Tencent's profit surges 69% thanks to its thriving games business

Jon Russell

Tencent, Asia's highest-valued technology company, has smashed analyst forecasts for its Q3 2017 after it posted a profit of 18 billion RMB ($2.7 billion) on revenue of 65.2 billion RMB ($9.8 billion).

That blew past expectations of 15.7 billion yuan and 61 billion yuan, according to analysts polled by S&P Global Market Intelligence, thanks to its high-performing mobile and PC gaming businesses.

Overall profit was up 69 percent year-on-year and revenue rose by 61 percent thanks to Tencent's games business, which includes both PC and smartphone.

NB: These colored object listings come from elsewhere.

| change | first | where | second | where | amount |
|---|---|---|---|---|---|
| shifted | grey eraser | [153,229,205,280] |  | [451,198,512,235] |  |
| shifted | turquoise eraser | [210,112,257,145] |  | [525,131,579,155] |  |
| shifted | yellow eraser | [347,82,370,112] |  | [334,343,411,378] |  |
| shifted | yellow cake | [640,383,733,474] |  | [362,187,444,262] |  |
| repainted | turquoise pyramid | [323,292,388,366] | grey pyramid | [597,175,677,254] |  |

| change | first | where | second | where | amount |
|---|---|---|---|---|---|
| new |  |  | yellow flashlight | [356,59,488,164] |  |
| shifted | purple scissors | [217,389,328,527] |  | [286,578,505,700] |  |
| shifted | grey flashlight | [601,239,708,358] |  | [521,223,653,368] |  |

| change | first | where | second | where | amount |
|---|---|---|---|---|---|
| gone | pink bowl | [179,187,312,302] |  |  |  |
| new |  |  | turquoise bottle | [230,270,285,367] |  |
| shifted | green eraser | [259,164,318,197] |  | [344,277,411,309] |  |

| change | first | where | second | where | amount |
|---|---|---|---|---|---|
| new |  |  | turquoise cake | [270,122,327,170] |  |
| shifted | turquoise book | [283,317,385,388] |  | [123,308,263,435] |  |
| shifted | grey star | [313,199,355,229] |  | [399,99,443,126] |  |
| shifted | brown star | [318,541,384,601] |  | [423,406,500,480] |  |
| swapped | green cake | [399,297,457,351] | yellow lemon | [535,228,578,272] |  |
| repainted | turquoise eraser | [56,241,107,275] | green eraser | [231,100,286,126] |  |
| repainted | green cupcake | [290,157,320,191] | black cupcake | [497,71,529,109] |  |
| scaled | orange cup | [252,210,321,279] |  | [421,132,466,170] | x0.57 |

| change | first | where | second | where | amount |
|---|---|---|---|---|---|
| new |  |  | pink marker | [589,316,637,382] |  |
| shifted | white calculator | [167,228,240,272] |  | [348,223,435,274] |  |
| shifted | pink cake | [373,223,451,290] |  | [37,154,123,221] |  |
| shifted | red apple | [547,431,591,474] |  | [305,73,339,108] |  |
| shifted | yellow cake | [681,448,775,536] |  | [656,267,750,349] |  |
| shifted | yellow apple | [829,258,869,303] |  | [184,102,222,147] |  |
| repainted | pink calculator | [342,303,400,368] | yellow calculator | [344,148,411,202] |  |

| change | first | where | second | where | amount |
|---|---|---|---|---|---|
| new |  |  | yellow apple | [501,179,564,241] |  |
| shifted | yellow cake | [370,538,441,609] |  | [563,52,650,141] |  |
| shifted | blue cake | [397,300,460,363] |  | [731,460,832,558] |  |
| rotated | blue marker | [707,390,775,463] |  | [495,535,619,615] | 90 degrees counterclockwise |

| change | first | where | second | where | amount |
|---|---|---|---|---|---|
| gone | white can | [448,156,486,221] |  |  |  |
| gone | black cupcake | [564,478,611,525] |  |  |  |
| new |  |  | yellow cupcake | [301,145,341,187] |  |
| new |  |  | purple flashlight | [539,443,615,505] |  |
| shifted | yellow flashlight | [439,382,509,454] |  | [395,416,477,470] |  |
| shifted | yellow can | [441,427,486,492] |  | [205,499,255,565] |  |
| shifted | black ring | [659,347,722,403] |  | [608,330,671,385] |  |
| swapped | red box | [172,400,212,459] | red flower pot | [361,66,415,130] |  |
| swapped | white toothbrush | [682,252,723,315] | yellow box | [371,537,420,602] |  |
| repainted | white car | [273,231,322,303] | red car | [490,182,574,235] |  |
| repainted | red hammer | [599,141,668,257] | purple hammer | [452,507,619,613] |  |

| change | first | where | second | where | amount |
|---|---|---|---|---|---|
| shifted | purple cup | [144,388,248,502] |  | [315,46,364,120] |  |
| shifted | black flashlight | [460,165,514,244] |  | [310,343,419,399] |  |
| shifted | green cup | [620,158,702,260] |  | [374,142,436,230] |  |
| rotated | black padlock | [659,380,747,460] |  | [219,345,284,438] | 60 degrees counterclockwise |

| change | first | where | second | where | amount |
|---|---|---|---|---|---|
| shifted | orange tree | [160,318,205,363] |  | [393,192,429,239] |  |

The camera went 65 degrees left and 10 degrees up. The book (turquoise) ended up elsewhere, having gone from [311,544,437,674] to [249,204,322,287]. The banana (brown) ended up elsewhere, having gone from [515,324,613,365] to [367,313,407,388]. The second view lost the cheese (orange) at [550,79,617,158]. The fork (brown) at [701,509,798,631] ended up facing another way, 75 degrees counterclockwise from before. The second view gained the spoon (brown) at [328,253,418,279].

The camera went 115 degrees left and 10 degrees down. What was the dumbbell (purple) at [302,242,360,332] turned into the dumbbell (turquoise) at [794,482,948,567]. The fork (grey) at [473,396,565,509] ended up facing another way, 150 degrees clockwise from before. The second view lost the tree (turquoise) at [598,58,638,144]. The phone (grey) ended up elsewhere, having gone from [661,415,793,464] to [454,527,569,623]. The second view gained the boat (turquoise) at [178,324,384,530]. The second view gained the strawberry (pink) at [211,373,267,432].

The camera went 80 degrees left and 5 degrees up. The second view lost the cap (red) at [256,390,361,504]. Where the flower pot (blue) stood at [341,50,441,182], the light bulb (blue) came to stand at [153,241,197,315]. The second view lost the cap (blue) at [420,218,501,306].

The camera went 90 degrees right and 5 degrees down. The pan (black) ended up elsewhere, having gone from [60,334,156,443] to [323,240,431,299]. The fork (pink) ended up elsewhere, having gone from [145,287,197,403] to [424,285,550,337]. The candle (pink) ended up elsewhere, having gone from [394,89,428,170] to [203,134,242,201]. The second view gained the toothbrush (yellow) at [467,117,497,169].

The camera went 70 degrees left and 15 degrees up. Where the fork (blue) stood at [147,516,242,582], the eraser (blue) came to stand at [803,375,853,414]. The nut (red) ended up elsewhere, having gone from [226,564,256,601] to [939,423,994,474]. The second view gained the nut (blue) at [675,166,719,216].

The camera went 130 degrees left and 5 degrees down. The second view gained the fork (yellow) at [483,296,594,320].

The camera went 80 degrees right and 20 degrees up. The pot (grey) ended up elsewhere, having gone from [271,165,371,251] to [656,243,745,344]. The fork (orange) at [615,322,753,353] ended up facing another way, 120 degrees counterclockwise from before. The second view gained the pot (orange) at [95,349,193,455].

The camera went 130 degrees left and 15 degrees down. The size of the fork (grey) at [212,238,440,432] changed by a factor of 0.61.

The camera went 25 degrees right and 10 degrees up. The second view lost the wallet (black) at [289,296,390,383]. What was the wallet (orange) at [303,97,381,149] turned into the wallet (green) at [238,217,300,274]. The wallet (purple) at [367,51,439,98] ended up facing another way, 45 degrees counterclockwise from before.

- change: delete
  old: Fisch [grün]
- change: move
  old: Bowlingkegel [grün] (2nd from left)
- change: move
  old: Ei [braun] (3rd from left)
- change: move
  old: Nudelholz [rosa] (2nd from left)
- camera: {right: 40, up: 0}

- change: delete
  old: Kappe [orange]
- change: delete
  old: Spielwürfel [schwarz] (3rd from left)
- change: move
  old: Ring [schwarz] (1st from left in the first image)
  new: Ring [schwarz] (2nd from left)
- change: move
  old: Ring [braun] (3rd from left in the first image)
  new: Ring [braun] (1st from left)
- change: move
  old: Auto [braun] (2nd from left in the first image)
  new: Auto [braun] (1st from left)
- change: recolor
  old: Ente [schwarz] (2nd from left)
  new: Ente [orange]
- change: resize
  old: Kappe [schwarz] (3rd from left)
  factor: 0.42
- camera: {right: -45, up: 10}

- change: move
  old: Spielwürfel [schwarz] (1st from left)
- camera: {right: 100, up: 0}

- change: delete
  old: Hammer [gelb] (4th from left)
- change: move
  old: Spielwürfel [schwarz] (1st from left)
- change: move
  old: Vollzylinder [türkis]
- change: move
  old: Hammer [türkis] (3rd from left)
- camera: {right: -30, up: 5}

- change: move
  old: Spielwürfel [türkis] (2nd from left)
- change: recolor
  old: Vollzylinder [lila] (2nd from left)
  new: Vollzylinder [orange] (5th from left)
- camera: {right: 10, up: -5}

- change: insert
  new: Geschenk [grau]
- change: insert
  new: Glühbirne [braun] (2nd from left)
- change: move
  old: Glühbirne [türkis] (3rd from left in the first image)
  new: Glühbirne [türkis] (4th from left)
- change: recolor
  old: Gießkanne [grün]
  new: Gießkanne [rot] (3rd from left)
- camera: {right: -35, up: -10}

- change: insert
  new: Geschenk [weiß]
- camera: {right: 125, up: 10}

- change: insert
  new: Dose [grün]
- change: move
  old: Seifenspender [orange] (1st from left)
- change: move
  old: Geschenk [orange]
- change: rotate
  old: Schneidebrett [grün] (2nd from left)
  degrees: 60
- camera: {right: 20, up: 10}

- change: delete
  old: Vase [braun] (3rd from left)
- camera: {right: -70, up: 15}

The older PC unit grew 27 percent to reach sales of 14.6 billion RMB ($2.2 billion), while its
mobile cousin hit 18.2 billion RMB ($2.75 billion) thanks to 84 percent growth. Honour of Kings, the world's most lucrative mobile app this year, was a stellar contributor, while the firm also owns League Of Legends for PC. Tencent paid tribute to the app, and a handful of others, for the growth but it didn't break out each title's sales.

WeChat, the messaging app that Tencent is best known for, reached 980 million monthly users when combined with its sister QQ service. The services saw 38 billion daily messages between which represented 25 percent annual growth.

While WeChat is one of the world's most engaged services, Tencent doesn't make huge amounts of revenue directly from it. Timeline advertising folds into the firm's general ads business -- which grew 48 percent to 11 billion RMB ($1.6 billion) -- but WeChat is a launchpad to drive users and money into other services.

For example, its payment service saw offline payment volume grow 280 percent year-on-year. That's a sign that it is maturing from a system to send money to friends and buy digital goods, to a wider-used real world service to rival Alibaba's Alipay or Apple Pay. However, Tencent didn't disclose specific raw figures.

The company was more specific with its video service, which it claimed has beaten out Alibaba's Youku Tudou to become China's most watched service on mobile.

"We believe this success reflects our increasing investment in self-commissioned video content, our improved selection of licensed video content, and our scheduling and audience management initiatives," CEO Pony Ma said in a statement.

Outside of growing its services, Tencent has been busy with investments. It bought up 12 percent of Snap earlier this month, and two of its businesses -- e-book company China Literature and search engine Sogou -- held IPOs in recent weeks.